▶ [WORK ORDER]
Scan the data below and copy each line where "Award" occurs.
[Opening SOURCE INFORMATION section]
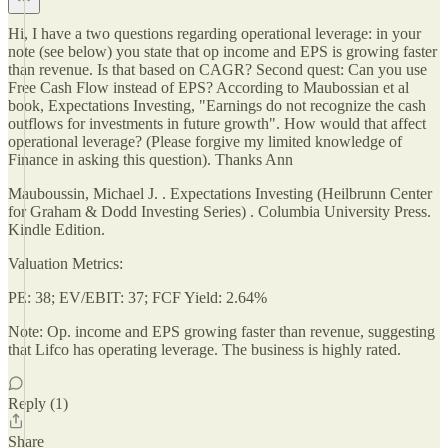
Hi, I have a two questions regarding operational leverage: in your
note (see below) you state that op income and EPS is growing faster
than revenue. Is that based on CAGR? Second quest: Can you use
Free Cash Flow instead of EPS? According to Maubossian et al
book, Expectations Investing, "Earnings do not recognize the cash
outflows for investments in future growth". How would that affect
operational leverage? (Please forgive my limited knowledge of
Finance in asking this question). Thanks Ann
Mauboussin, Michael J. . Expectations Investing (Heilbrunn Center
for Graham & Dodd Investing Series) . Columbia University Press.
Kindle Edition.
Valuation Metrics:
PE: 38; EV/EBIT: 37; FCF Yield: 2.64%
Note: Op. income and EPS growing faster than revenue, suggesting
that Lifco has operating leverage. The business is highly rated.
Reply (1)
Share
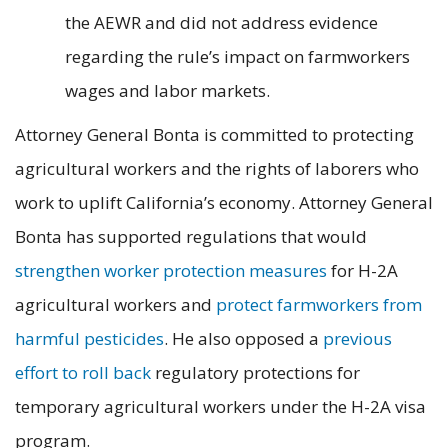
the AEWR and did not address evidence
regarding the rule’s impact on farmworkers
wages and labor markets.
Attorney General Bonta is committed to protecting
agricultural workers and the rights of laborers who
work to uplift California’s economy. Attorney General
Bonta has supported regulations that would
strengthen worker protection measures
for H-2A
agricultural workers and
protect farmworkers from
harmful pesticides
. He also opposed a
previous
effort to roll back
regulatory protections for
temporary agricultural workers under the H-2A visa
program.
[Closing SOURCE INFORMATION section]
[Opening SOURCE INFORMATION section]
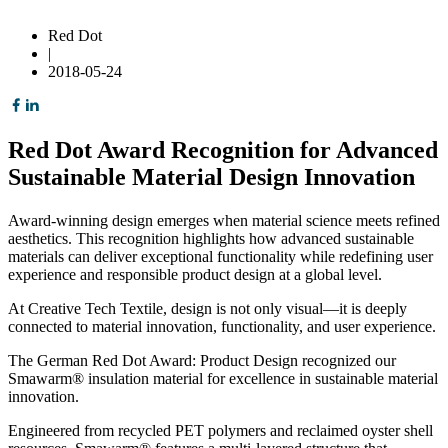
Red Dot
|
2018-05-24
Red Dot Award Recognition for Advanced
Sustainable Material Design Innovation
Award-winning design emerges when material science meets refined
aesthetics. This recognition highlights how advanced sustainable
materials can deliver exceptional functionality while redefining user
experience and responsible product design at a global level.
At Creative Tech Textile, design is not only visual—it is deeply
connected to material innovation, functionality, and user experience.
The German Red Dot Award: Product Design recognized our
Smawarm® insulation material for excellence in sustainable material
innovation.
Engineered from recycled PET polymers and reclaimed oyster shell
[Closing SOURCE INFORMATION section]
▶ [EXPECTED ANSWER]
Red Dot Award Recognition for Advanced
Award-winning design emerges when material science meets refined
The German Red Dot Award: Product Design recognized our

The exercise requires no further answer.